TEXTE SOURCE:
"""

1. 4. Espace propre ou son espace proche
17Dans l’affrontement entre un porteur de balle et un adversaire (figure 7), la notion d’espace propre du joueur peut être précisée. L’espace intime (1) représente une bulle qui est très proche et devant le joueur ; cette bulle est utilisée par les jeunes élèves ou les débutants. L’espace proche (2) est défini par le volume de manipulation, que ce soit au pied ou à la main, quand le joueur décrit un tour complet sur lui-même. La distance de sécurité (3) représente l’espace nécessaire pour agir sans contrainte même si un adversaire est à cette distance. Enfin, la distance d’affrontement (4) est établie par l’éloignement du premier adversaire. Cet ensemble constitue des indicateurs commodes pour apprécier la manière dont est vécu l’affrontement. L’espace d’intervention quant à lui est un espace de jeu où le joueur, pour agir sur le ballon, sacrifie parfois son équilibre vertical pour intervenir au-delà de son espace proche. Enfin, souvent, le joueur qui réduit la distance dans le duel domine ou se reconnaît comme dominant.
18Ce type d’analyse permet de repérer des comportements caractéristiques. En effet, dans les actions de duel, si nous observons le porteur de balle, nous noterons que le débutant redonne vite le ballon voire se débarrasse de la balle sans faire d’action ou encore tente de contourner son adversaire, loin de lui, en essayant de le prendre de vitesse. Les comportements plus élaborés consistent pour le porteur de balle soit à entrer dans l’espace proche de son adversaire mais à en ressortir tout de suite, soit à manœuvrer difficilement dans cet espace avec une vision limitée du champ de jeu. Le dernier cas renvoie à provoquer de façon volontaire les défenseurs en conservant une vision large du jeu, en un mot un bon joueur joue et se joue de l’espace proche de ses adversaires.

"""

DONNÉES FOURNIES:
"""

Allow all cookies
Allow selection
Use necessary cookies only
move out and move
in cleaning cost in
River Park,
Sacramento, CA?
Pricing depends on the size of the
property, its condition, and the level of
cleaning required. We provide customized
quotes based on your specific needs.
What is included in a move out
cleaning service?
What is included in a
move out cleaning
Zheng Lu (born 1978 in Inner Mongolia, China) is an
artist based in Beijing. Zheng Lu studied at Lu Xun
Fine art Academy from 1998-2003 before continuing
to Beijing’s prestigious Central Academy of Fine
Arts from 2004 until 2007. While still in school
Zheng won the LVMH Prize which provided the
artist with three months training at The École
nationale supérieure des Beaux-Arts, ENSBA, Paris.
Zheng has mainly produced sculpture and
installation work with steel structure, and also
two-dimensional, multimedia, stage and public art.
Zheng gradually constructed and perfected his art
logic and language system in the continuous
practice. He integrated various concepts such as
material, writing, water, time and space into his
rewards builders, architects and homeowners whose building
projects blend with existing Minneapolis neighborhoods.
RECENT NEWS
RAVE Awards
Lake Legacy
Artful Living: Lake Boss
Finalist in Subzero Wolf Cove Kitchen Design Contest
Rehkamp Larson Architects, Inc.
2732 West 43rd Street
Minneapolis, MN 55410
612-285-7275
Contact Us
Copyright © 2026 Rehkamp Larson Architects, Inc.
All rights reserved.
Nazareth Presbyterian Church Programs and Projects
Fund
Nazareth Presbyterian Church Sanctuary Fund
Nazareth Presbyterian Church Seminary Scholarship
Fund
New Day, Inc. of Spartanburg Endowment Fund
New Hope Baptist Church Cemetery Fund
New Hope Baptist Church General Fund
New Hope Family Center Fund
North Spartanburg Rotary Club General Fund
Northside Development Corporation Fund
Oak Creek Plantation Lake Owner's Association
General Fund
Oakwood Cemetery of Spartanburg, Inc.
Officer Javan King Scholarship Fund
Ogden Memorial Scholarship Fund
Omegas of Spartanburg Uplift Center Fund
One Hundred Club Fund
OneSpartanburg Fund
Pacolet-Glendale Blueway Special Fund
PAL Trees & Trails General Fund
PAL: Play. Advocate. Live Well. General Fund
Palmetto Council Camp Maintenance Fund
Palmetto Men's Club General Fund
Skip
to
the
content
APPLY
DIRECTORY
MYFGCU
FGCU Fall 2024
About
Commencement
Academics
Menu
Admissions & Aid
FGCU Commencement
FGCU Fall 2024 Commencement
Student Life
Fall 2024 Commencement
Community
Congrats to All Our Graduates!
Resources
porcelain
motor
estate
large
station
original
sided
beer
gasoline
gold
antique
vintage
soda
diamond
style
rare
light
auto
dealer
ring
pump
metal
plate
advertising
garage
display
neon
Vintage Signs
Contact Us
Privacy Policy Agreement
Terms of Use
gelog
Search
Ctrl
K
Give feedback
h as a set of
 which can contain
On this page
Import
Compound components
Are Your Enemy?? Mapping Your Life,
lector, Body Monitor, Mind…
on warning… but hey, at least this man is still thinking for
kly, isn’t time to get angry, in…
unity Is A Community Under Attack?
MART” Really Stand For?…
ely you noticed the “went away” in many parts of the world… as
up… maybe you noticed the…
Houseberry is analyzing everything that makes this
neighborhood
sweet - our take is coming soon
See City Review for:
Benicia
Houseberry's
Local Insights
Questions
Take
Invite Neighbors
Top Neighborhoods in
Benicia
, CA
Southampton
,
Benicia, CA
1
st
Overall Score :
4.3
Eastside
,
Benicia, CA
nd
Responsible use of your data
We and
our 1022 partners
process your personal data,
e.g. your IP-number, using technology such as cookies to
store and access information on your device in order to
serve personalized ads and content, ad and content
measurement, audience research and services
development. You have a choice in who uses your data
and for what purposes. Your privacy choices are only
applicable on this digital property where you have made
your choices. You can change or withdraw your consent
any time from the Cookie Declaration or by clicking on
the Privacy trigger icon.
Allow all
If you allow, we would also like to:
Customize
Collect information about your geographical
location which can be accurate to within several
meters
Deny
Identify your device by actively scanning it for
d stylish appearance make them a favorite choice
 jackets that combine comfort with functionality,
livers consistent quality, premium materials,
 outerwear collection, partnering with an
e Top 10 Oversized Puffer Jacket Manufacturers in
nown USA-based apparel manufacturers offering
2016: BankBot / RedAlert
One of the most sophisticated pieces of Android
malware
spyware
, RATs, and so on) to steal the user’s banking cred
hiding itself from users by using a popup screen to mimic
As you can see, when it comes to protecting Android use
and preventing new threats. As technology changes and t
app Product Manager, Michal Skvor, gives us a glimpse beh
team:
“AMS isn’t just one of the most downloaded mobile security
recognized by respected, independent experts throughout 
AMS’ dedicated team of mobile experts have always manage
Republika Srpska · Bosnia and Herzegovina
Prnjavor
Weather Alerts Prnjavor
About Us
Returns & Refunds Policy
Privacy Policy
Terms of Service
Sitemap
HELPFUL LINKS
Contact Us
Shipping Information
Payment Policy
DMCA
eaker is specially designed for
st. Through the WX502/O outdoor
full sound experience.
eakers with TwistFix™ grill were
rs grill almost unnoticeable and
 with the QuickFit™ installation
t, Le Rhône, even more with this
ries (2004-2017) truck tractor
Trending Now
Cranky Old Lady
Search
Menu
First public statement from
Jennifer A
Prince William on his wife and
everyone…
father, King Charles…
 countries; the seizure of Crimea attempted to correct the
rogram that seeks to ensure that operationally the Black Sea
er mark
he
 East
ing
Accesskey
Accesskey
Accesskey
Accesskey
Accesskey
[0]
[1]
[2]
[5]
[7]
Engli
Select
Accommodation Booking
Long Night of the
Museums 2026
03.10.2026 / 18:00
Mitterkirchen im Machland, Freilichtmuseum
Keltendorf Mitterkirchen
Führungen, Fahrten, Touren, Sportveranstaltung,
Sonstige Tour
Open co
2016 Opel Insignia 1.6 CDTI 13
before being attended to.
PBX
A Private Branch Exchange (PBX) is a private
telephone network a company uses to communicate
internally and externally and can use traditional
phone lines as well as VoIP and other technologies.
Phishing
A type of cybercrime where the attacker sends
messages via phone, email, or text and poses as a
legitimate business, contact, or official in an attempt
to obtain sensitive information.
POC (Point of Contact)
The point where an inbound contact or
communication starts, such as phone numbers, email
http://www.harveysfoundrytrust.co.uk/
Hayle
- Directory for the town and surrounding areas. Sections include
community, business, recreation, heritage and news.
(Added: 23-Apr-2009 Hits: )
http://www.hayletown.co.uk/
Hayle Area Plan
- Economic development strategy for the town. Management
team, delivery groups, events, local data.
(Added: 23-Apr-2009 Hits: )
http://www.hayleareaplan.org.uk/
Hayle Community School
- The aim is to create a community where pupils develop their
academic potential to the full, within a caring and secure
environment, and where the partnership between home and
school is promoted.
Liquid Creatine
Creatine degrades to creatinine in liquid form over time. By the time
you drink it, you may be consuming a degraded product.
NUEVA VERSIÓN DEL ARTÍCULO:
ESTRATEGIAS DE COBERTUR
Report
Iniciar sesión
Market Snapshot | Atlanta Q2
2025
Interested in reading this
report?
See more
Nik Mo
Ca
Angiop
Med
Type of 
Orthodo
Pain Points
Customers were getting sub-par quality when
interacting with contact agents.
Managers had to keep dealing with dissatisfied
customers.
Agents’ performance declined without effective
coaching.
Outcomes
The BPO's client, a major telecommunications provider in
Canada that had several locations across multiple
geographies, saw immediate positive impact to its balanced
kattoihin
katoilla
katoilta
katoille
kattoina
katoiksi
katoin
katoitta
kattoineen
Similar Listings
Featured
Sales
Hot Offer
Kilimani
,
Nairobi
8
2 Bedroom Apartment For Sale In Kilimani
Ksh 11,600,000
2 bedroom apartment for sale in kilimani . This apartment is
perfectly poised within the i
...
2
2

"""

CONSIGNES ET EXERCICES:
**1)** Recopiez mot pour mot le texte source, depuis « 18Ce type d’analyse » jusqu'à « de ses adversaires. ».
**2)** Veuillez citer à l'identique les entrées, depuis leur tout début jusqu'à la ligne qui contient « to Beijing’s prestigious », celle-ci comprise.
Le texte source et les entrées n'ont aucun rapport entre eux.

CORRIGÉ DES EXERCICES:
**1)**
18Ce type d’analyse permet de repérer des comportements caractéristiques. En effet, dans les actions de duel, si nous observons le porteur de balle, nous noterons que le débutant redonne vite le ballon voire se débarrasse de la balle sans faire d’action ou encore tente de contourner son adversaire, loin de lui, en essayant de le prendre de vitesse. Les comportements plus élaborés consistent pour le porteur de balle soit à entrer dans l’espace proche de son adversaire mais à en ressortir tout de suite, soit à manœuvrer difficilement dans cet espace avec une vision limitée du champ de jeu. Le dernier cas renvoie à provoquer de façon volontaire les défenseurs en conservant une vision large du jeu, en un mot un bon joueur joue et se joue de l’espace proche de ses adversaires.

**2)**
Allow all cookies
Allow selection
Use necessary cookies only
move out and move
in cleaning cost in
River Park,
Sacramento, CA?
Pricing depends on the size of the
property, its condition, and the level of
cleaning required. We provide customized
quotes based on your specific needs.
What is included in a move out
cleaning service?
What is included in a
move out cleaning
Zheng Lu (born 1978 in Inner Mongolia, China) is an
artist based in Beijing. Zheng Lu studied at Lu Xun
Fine art Academy from 1998-2003 before continuing
to Beijing’s prestigious Central Academy of Fine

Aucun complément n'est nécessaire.